Identification of strongly interacting organic semimetals

TL;DR

This paper combines machine learning, density functional theory, and effective models to identify organic semimetals that can undergo excitonic instabilities, revealing potential new materials with interaction-driven phases.

Contribution

It introduces a novel approach integrating computational methods to identify organic semimetals prone to excitonic phase transitions, highlighting specific candidate materials.

Findings

Identified organic charge transfer salts as semimetals in ab initio calculations.

Predicted excitonic gaps of 60-100 meV in selected materials.

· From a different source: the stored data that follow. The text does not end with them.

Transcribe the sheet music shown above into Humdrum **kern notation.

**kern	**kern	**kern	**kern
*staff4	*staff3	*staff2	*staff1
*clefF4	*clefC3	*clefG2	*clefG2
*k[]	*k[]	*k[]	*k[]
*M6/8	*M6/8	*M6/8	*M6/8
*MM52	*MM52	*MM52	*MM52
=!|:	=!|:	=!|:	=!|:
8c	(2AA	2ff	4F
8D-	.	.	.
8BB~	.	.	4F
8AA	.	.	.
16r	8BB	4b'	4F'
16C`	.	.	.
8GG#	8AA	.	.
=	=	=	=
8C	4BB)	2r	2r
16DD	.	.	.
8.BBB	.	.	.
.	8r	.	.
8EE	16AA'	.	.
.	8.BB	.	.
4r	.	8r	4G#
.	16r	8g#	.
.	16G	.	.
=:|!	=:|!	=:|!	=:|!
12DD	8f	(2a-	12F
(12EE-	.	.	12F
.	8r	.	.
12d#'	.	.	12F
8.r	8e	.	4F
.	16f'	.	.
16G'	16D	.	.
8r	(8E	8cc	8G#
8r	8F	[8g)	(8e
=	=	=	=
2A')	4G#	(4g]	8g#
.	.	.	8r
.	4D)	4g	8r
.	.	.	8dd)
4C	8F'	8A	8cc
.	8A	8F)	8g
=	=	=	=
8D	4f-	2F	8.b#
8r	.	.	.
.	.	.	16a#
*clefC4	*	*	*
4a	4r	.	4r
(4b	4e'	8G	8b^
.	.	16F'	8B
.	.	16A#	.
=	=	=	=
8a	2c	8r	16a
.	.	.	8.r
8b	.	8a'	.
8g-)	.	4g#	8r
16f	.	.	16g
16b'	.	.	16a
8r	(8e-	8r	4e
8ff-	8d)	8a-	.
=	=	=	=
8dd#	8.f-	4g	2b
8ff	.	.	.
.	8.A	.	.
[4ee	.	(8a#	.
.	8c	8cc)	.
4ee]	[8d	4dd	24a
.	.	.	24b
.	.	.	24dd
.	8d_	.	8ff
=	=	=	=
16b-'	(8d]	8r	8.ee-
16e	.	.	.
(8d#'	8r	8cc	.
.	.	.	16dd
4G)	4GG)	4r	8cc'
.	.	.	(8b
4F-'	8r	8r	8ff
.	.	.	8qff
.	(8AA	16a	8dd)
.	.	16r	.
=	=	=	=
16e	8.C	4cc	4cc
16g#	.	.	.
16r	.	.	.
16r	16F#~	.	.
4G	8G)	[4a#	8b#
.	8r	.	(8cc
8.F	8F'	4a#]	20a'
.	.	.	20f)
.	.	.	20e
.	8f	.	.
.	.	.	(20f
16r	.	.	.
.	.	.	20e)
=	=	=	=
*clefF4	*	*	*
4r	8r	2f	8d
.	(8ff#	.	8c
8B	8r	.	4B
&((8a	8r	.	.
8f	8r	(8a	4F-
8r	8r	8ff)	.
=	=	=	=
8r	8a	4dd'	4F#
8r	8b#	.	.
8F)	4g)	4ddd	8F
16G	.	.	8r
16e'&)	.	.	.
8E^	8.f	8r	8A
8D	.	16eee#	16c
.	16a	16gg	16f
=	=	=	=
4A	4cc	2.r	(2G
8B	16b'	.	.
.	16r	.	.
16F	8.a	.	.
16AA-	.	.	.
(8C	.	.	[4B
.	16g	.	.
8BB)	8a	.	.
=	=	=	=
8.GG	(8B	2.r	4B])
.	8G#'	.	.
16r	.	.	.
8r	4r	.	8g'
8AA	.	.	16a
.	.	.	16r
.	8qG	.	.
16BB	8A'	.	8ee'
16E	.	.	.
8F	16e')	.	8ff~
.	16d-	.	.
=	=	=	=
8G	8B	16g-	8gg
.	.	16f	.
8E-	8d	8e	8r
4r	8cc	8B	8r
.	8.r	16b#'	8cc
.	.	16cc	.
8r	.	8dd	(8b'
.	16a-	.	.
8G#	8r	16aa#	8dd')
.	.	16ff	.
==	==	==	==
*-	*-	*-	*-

Results align with experimental observations of these materials.

Abstract

Dirac- and Weyl point- and line-node semimetals are characterized by a zero band gap with simultaneously vanishing density of states. Given a sufficient interaction strength, such materials can undergo an interaction instability, e.g., into an excitonic insulator phase. Due to generically flat bands, organic crystals represent a promising materials class in this regard. We combine machine learning, density functional theory, and effective models to identify specific example materials. Without taking into account the effect of many-body interactions, we found the organic charge transfer salts (EDT-TTF-I$_2$)$_2$(DDQ)$\cdot($CH$_3$CN) and TSeF-TCNQ and a bis-1,2,3-dithiazolyl radical conductor to exhibit a semimetallic phase in our ab initio calculations. Adding the effect of strong particle-hole interactions for (EDT-TTF-I$_2$)$_2$(DDQ)$\cdot($CH$_3$CN) and TSeF-TCNQ opens an excitonic gap in the order of 60 meV and 100 meV, which is in good agreement with previous experiments on these materials.